Responding to a parent outcry, the DeKalb County school board postponed a vote Monday on selling bonds to expedite school construction and also didn’t take a first vote on school redistricting as it had planned.
Proposed attendance lines that would affect several thousand students have drawn criticism from parents, as has a plan by Superintendent Cheryl Atkinson to float $80 million in bonds to get construction under way sooner using anticipated sales tax proceeds.
Atkinson floated her plan in late November and initially called for a vote on it Monday. Then, last week, the district backpedaled, saying Monday’s vote would be the first of two, with the second Jan. 23. On Monday before the meeting, however, officials announced that the first vote on the draft plan would now be delayed until the board’s next regular meeting Jan. 7. At Monday’s meeting, Atkinson also asked the board to withdraw her bond resolution.
“We want to get this right, and we want to do it well,” Atkinson said after an hour of public comment, when her plans were in the bull’s-eye for one parent after another. “While we did not have it 100 percent out of the gate this time, we’re going to work hard toward that.”
Atkinson previously said she was rushing the process because $40 million in state funds hinged on timely completion.
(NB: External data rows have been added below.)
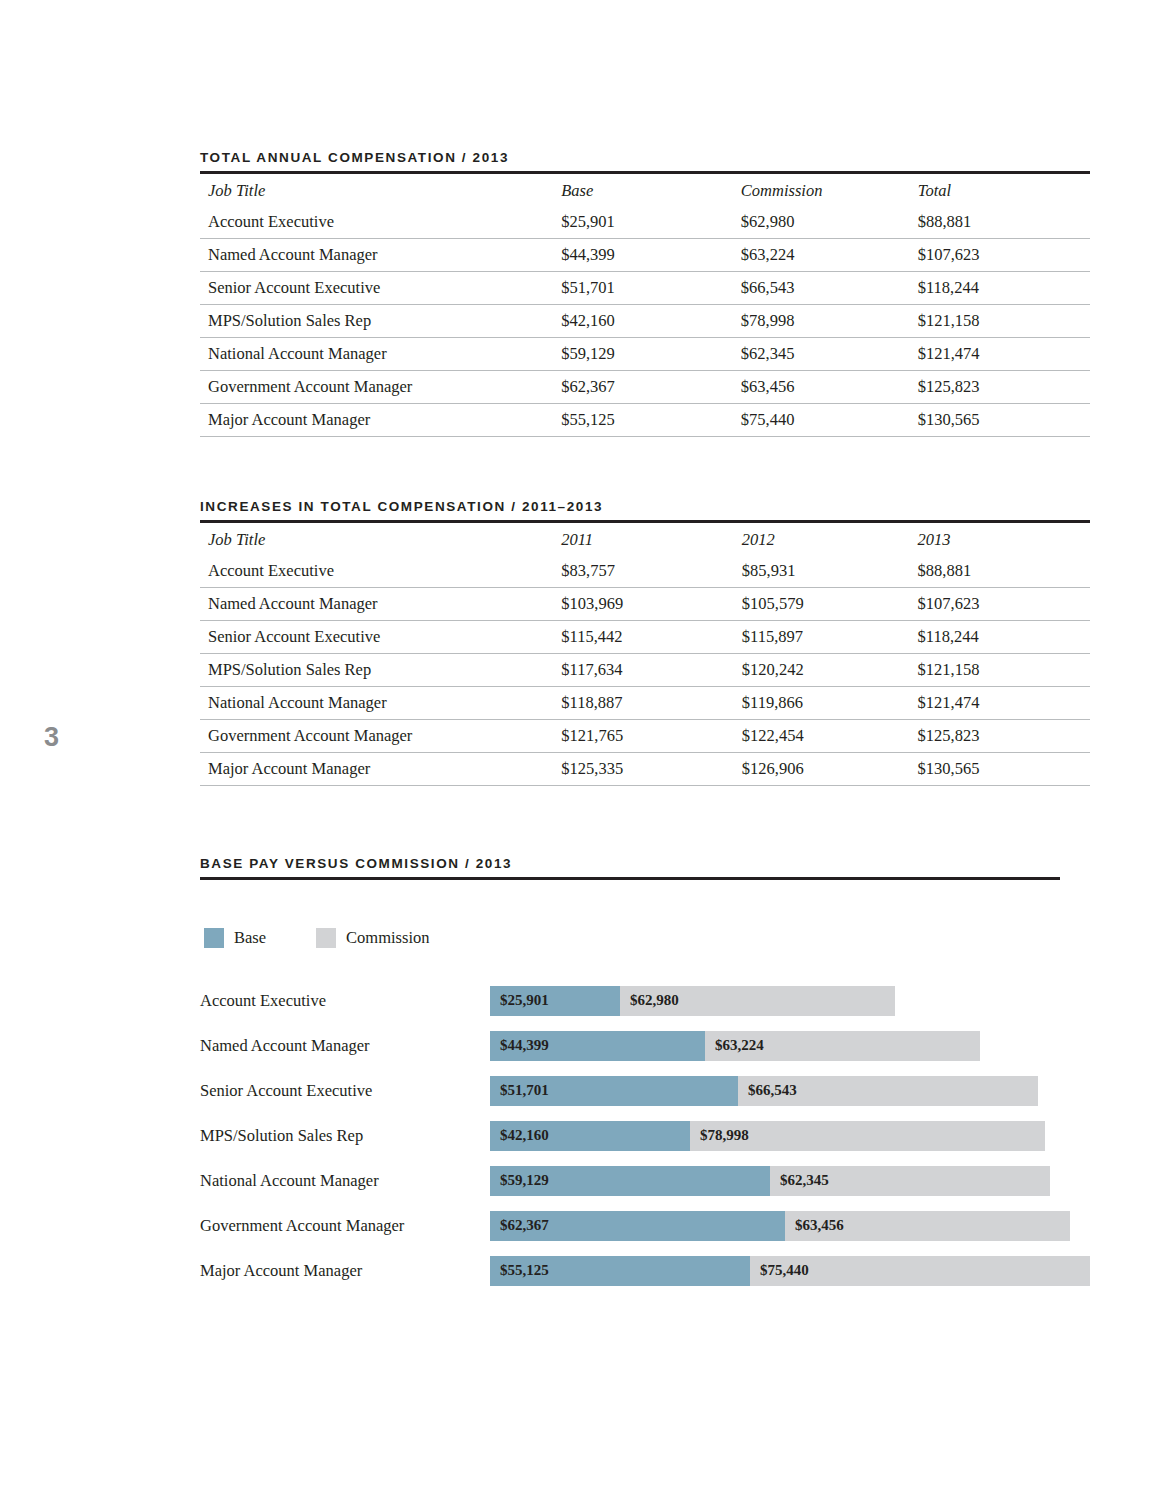3
Total Annual Compensation / 2013
| Job Title | Base | Commission | Total |
| --- | --- | --- | --- |
| Account Executive | $25,901 | $62,980 | $88,881 |
| Named Account Manager | $44,399 | $63,224 | $107,623 |
| Senior Account Executive | $51,701 | $66,543 | $118,244 |
| MPS/Solution Sales Rep | $42,160 | $78,998 | $121,158 |
| National Account Manager | $59,129 | $62,345 | $121,474 |
| Government Account Manager | $62,367 | $63,456 | $125,823 |
| Major Account Manager | $55,125 | $75,440 | $130,565 |
Increases in Total Compensation / 2011–2013
| Job Title | 2011 | 2012 | 2013 |
| --- | --- | --- | --- |
| Account Executive | $83,757 | $85,931 | $88,881 |
| Named Account Manager | $103,969 | $105,579 | $107,623 |
| Senior Account Executive | $115,442 | $115,897 | $118,244 |
| MPS/Solution Sales Rep | $117,634 | $120,242 | $121,158 |
| National Account Manager | $118,887 | $119,866 | $121,474 |
| Government Account Manager | $121,765 | $122,454 | $125,823 |
| Major Account Manager | $125,335 | $126,906 | $130,565 |
Base Pay Versus Commission / 2013
Base Commission
Account Executive
$25,901
$62,980
Named Account Manager
$44,399
$63,224
Senior Account Executive
$51,701
$66,543
MPS/Solution Sales Rep
$42,160
$78,998
National Account Manager
$59,129
$62,345
Government Account Manager
$62,367
$63,456
Major Account Manager
$55,125
$75,440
She said the plans were a year overdue.
Parents have voiced a variety of complaints about the attendance-line proposals and related demolition and construction plans.
Families at Evansdale Elementary, for instance, a North DeKalb school where a fundraiser recently brought in $70,000 to pay for two supplementary teachers, were unhappy about being moved from the Lakeside High attendance zone to Tucker High. Lakeside has a better performance record.
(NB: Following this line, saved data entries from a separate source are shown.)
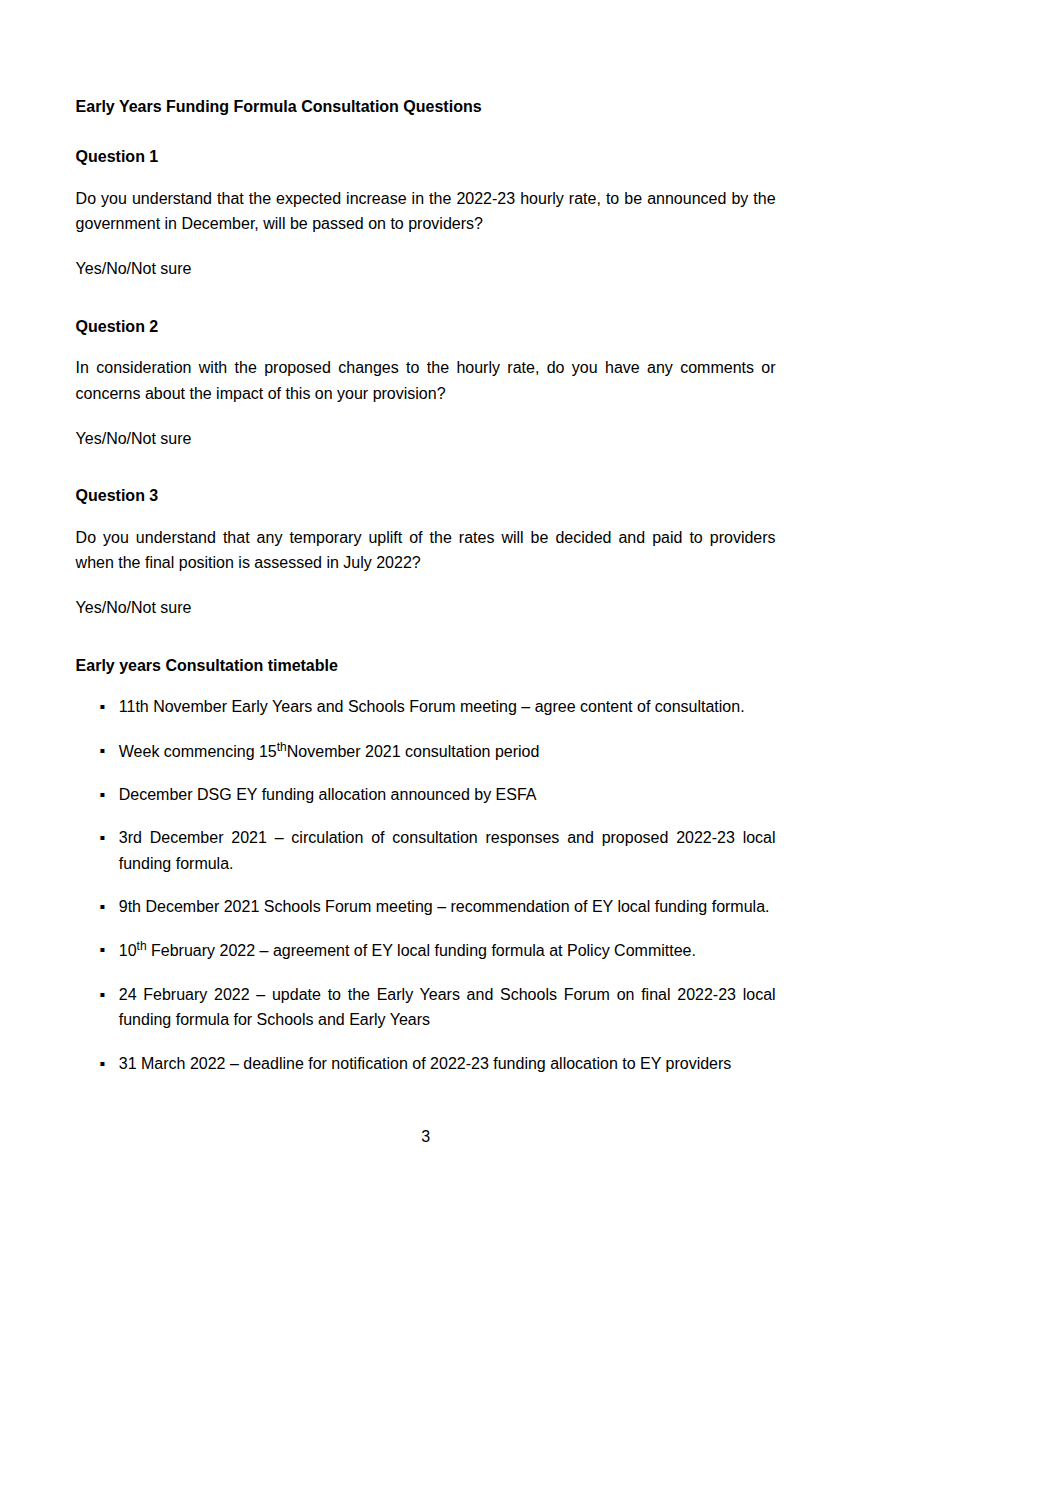Early Years Funding Formula Consultation Questions
Question 1
Do you understand that the expected increase in the 2022-23 hourly rate, to be announced by the government in December, will be passed on to providers?
Yes/No/Not sure
Question 2
In consideration with the proposed changes to the hourly rate, do you have any comments or concerns about the impact of this on your provision?
Yes/No/Not sure
Question 3
Do you understand that any temporary uplift of the rates will be decided and paid to providers when the final position is assessed in July 2022?
Yes/No/Not sure
Early years Consultation timetable
11th November Early Years and Schools Forum meeting – agree content of consultation.
Week commencing 15thNovember 2021 consultation period
December DSG EY funding allocation announced by ESFA
3rd December 2021 – circulation of consultation responses and proposed 2022-23 local funding formula.
9th December 2021 Schools Forum meeting – recommendation of EY local funding formula.
10th February 2022 – agreement of EY local funding formula at Policy Committee.
24 February 2022 – update to the Early Years and Schools Forum on final 2022-23 local funding formula for Schools and Early Years
31 March 2022 – deadline for notification of 2022-23 funding allocation to EY providers
3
“We are actually losing faith in your leadership,” said Angie Claussen, a parent at Evansdale. “Shiny new buildings do no good when classes are overcrowded … We need to focus on instruction, not construction.”
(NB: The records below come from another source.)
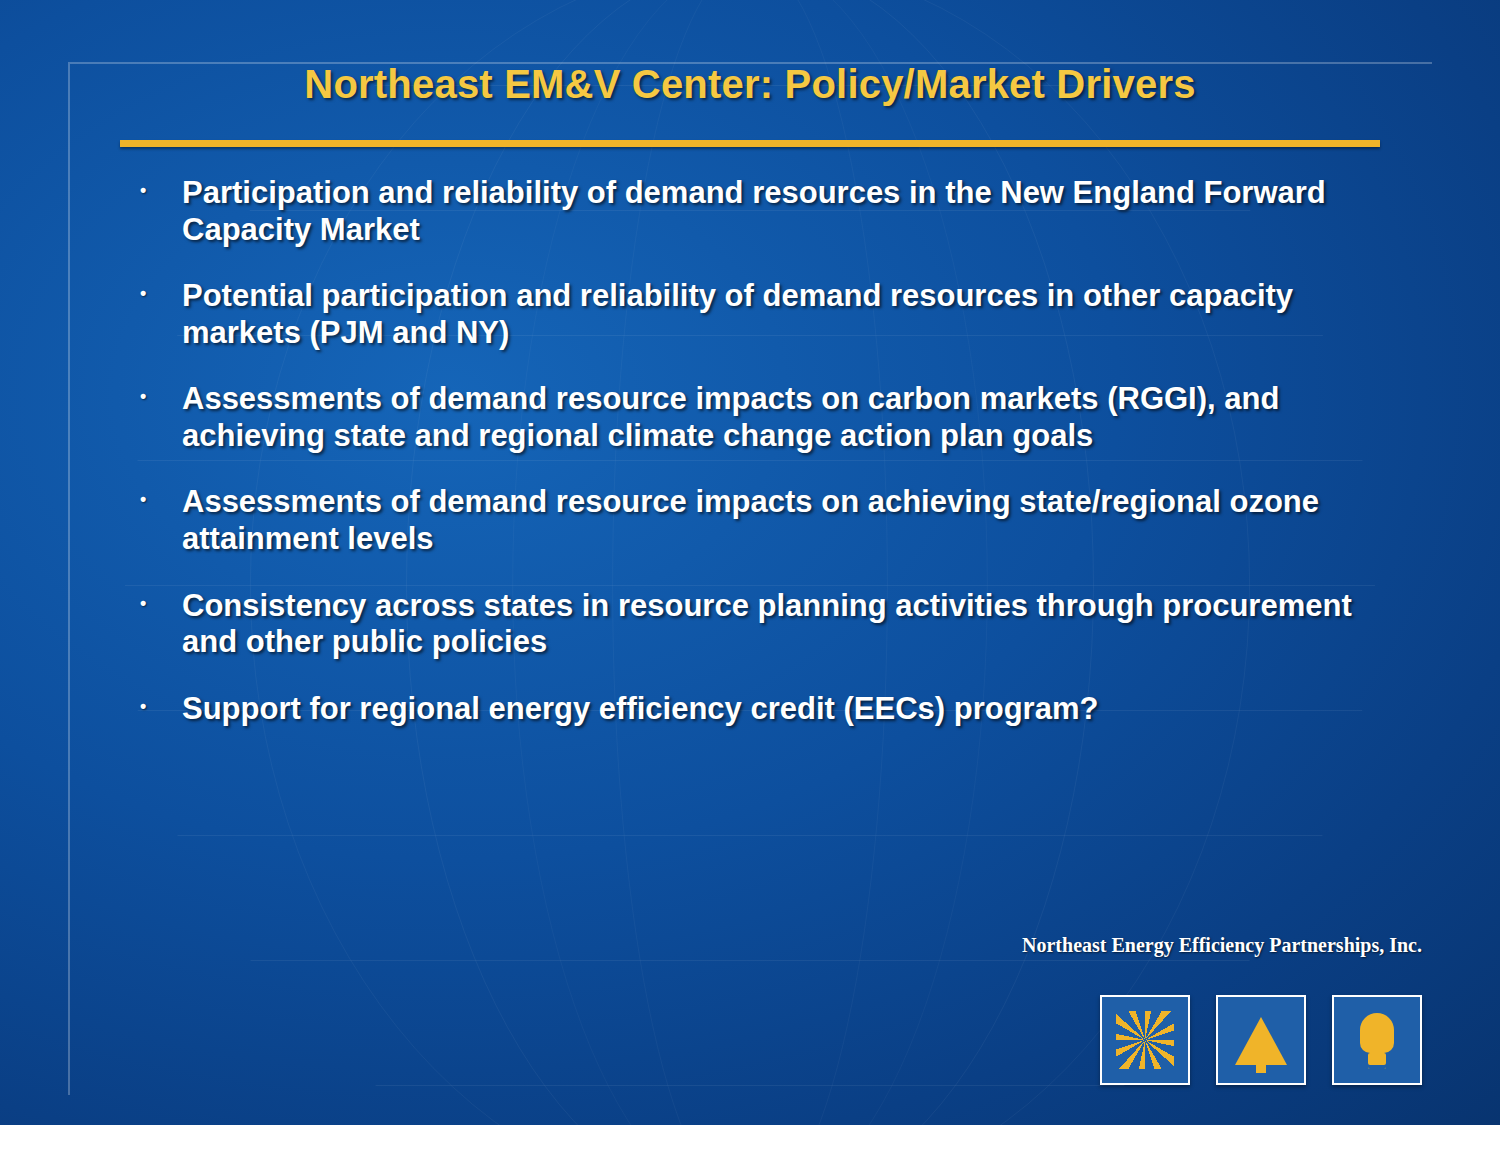Northeast EM&V Center: Policy/Market Drivers
Participation and reliability of demand resources in the New England Forward Capacity Market
Potential participation and reliability of demand resources in other capacity markets (PJM and NY)
Assessments of demand resource impacts on carbon markets (RGGI), and achieving state and regional climate change action plan goals
Assessments of demand resource impacts on achieving state/regional ozone attainment levels
Consistency across states in resource planning activities through procurement and other public policies
Support for regional energy efficiency credit (EECs) program?
Northeast Energy Efficiency Partnerships, Inc.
The construction money comes from the Special Purpose Local Option Sales Tax, a five-year sales tax approved by voters to pay for new buildings and renovations.
Parents in South DeKalb were also critical.
Atkinson previously proposed closing three middle schools and moving the students to high school campuses as a way to save money. She withdrew that idea in the face of clear opposition from the school board and public.
But Byron Merritt, whose daughter attends the magnet program at Southwest DeKalb High, said the new plans had feeder middle school magnet programs diverted from the high school. He questioned the district’s commitment to the high school’s magnet program.
“In its present form,” he said, “it simply does not work.”